Target Price Raised by 26.4% from Previous Level
On January 16, Korea Investment & Securities raised its target price for HD Hyundai Electric from 8.7 million won to 11 million won, citing expectations that the company will continue to achieve stable profit improvements. The investment opinion of 'Buy' was maintained.
Jang Namhyun, a researcher at Korea Investment & Securities, stated, "Profit margin growth is expected to continue due to improvements in the sales mix," adding, "With increasing sales in the United States, we forecast operating margins of 26.4% in 2026 and 29.1% in 2027. Accordingly, we expect the average annual growth rate of earnings per share (EPS) from 2025 to 2027 to reach 39.2%, maintaining a stable profit improvement trend."

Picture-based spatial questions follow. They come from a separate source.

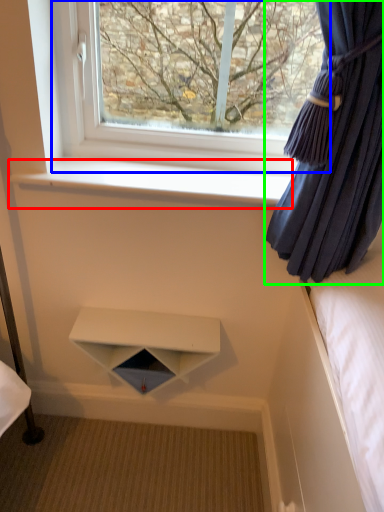
Question: Which object is the farthest from window sill (highlighted by a red box)? Choose among these: window (highlighted by a blue box) or curtain (highlighted by a green box).

Choices:
 (A) window
 (B) curtain

Answer: (B)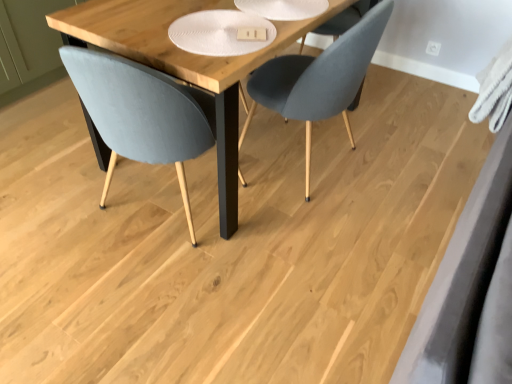
Find the location of `free space on the front side of matte gray chair at left, which is counted as the first chair, starting from the left`. free space on the front side of matte gray chair at left, which is counted as the first chair, starting from the left is located at coordinates [x=144, y=294].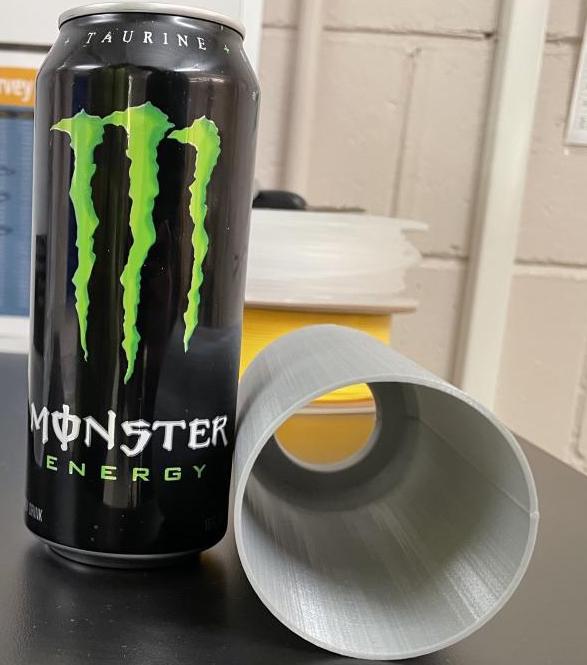
I want to click on white board, so click(x=26, y=11).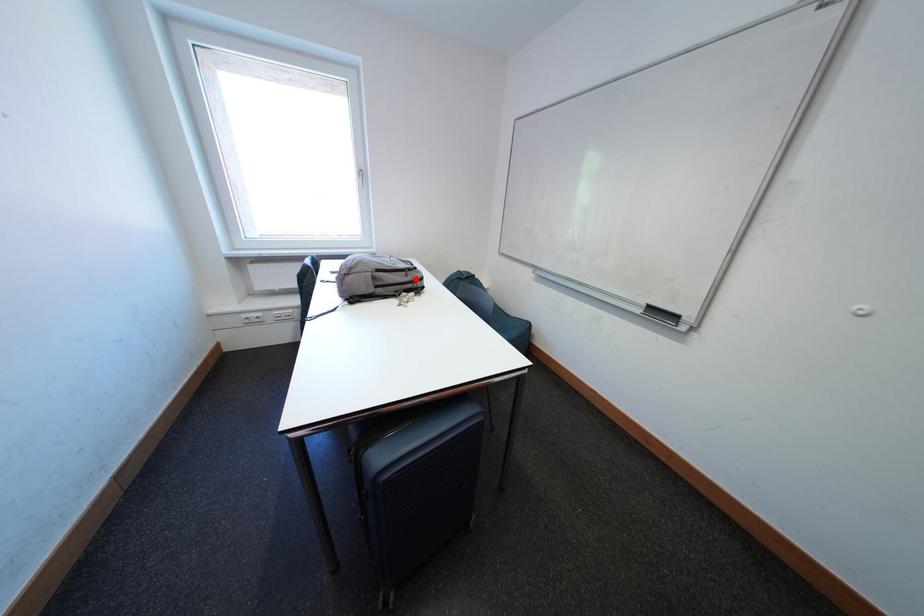
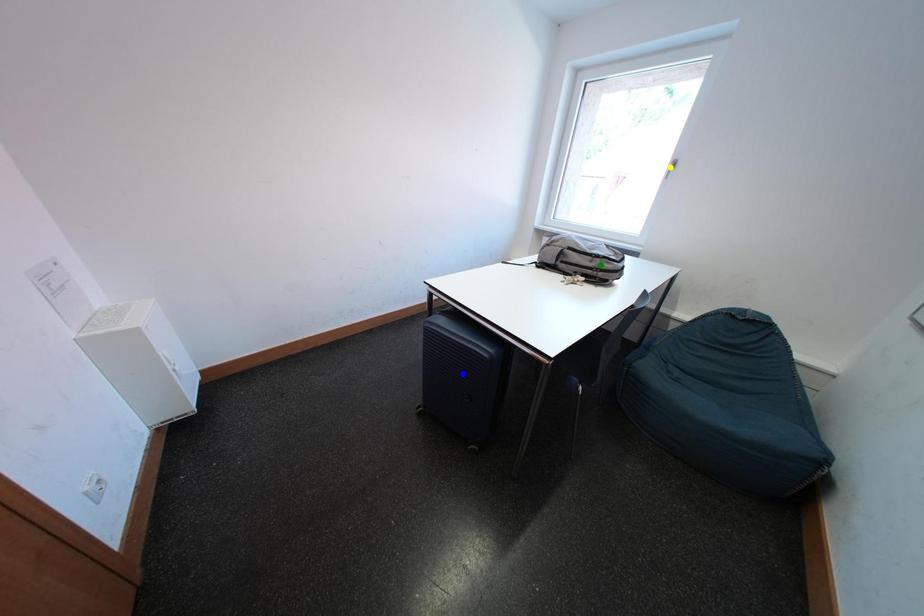
Question: I am providing you with two images of the same scene from different viewpoints. A red point is marked on the first image. You are given multiple points on the second image. Can you choose the point in image 2 that corresponds to the point in image 1?

Choices:
 (A) blue point
 (B) green point
 (C) yellow point

Answer: (B)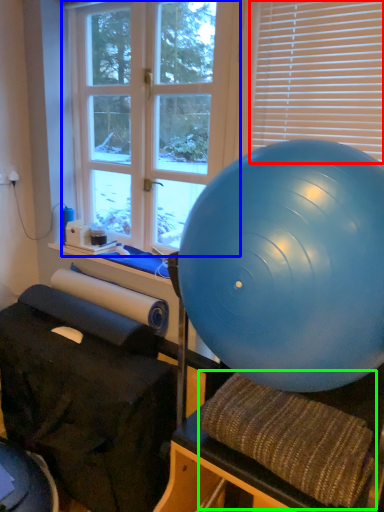
Question: Which is farther away from blind (highlighted by a red box)? window (highlighted by a blue box) or bean bag chair (highlighted by a green box)?

Choices:
 (A) window
 (B) bean bag chair

Answer: (B)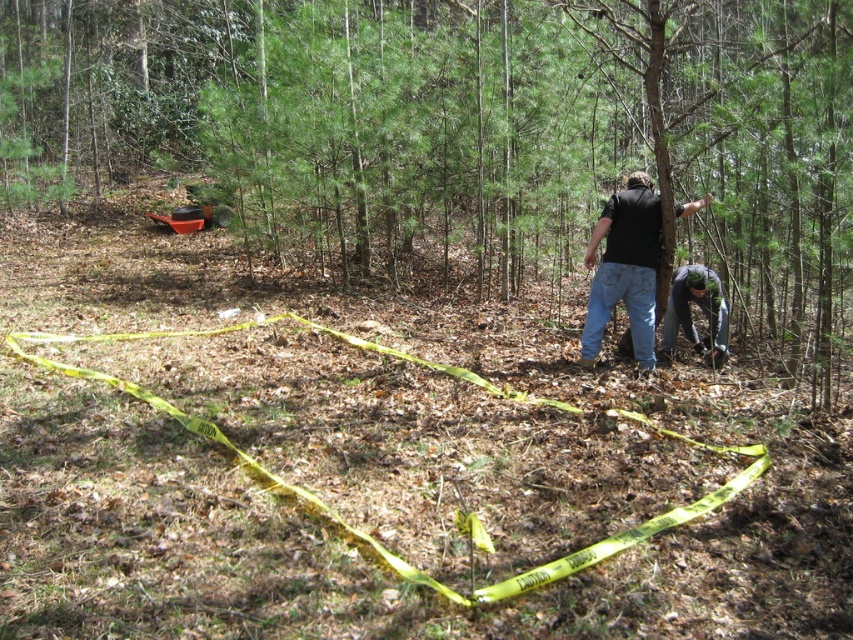
Who is more forward, (624,212) or (709,273)?

Point (624,212) is in front.

Measure the distance between point (643, 362) and camera.

Point (643, 362) and camera are 6.73 meters apart.

At what (x,y) coordinates should I click in order to perform the action: click on black matte shirt at center. Please return your answer as a coordinate pair (x, y). Looking at the image, I should click on (624, 268).

Does green textured tree at center have a greater width compared to black matte shirt at center?

Indeed, green textured tree at center has a greater width compared to black matte shirt at center.

Can you confirm if green textured tree at center is positioned above black matte shirt at center?

Indeed, green textured tree at center is positioned over black matte shirt at center.

Which is behind, point (447, 122) or point (637, 324)?

Point (447, 122)

This screenshot has height=640, width=853. I want to click on green textured tree at center, so click(466, 131).

Which of these two, green textured tree at center or dark gray fabric at lower right, stands shorter?

With less height is dark gray fabric at lower right.

Is green textured tree at center smaller than dark gray fabric at lower right?

No.

Between point (343, 140) and point (706, 337), which one is positioned behind?

The point (343, 140) is more distant.

Where is `green textured tree at center`? green textured tree at center is located at coordinates pyautogui.click(x=466, y=131).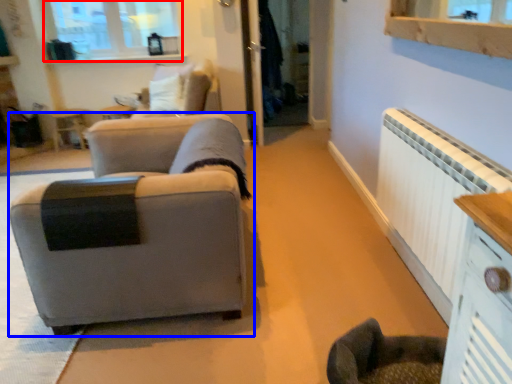
Question: Which of the following is the farthest to the observer, window (highlighted by a red box) or studio couch (highlighted by a blue box)?

Choices:
 (A) window
 (B) studio couch

Answer: (A)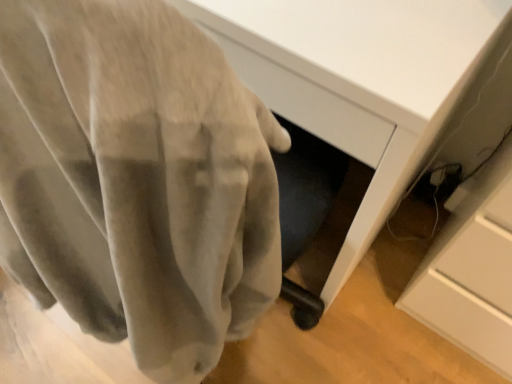
Question: From the image's perspective, is velvet gray curtain at center located beneath matte white desk at center?

Choices:
 (A) no
 (B) yes

Answer: (B)

Question: Is velvet gray curtain at center behind matte white desk at center?

Choices:
 (A) no
 (B) yes

Answer: (A)

Question: Does velvet gray curtain at center have a lesser width compared to matte white desk at center?

Choices:
 (A) no
 (B) yes

Answer: (B)

Question: From a real-world perspective, is velvet gray curtain at center located higher than matte white desk at center?

Choices:
 (A) yes
 (B) no

Answer: (A)

Question: Can you confirm if velvet gray curtain at center is positioned to the left of matte white desk at center?

Choices:
 (A) yes
 (B) no

Answer: (A)

Question: Considering the relative sizes of velvet gray curtain at center and matte white desk at center in the image provided, is velvet gray curtain at center shorter than matte white desk at center?

Choices:
 (A) yes
 (B) no

Answer: (A)

Question: Does matte white desk at center have a greater width compared to velvet gray curtain at center?

Choices:
 (A) yes
 (B) no

Answer: (A)

Question: Is matte white desk at center at the right side of velvet gray curtain at center?

Choices:
 (A) no
 (B) yes

Answer: (B)

Question: Does matte white desk at center have a smaller size compared to velvet gray curtain at center?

For the fourth quarter of last year, HD Hyundai Electric is projected to post consolidated sales of 147.8 billion won, up 40.7% year-on-year, and operating profit of 267.7 billion won, up 60.9%. This is expected to be in line with the consensus operating profit estimate of 278.4 billion won. Jang commented, "Continued growth in exports of ultra-high voltage transformers to the United States is expected to drive a 14.5% increase in sales in the power equipment division, reaching 665.2 billion won. In addition, we estimate that the proportion of U.S. sales will exceed 35%, and more than 80% of reciprocal tariffs can be passed on to customers. As a result, the operating margin in the fourth quarter is expected to improve by 2.9 percentage points to reach 23.3%."
The profit improvement cycle is expected to continue over the medium to long term. Jang explained, "HD Hyundai Electric is currently undergoing two phases of capacity expansion, and considering both phases, we expect sales to increase by more than 500 billion won. The full effect of the expansion is expected to be realized in 2028." New orders are also steadily increasing. In the third quarter of 2025, new orders from North America rose 192.3% year-on-year, while new orders from Europe grew by 168.9%. Jang noted, "The sales recognition for these orders is expected to occur in 2028. Since new orders are increasing in line with the full reflection of the expansion effect in 2028, profitability improvement is expected to continue even beyond 2028."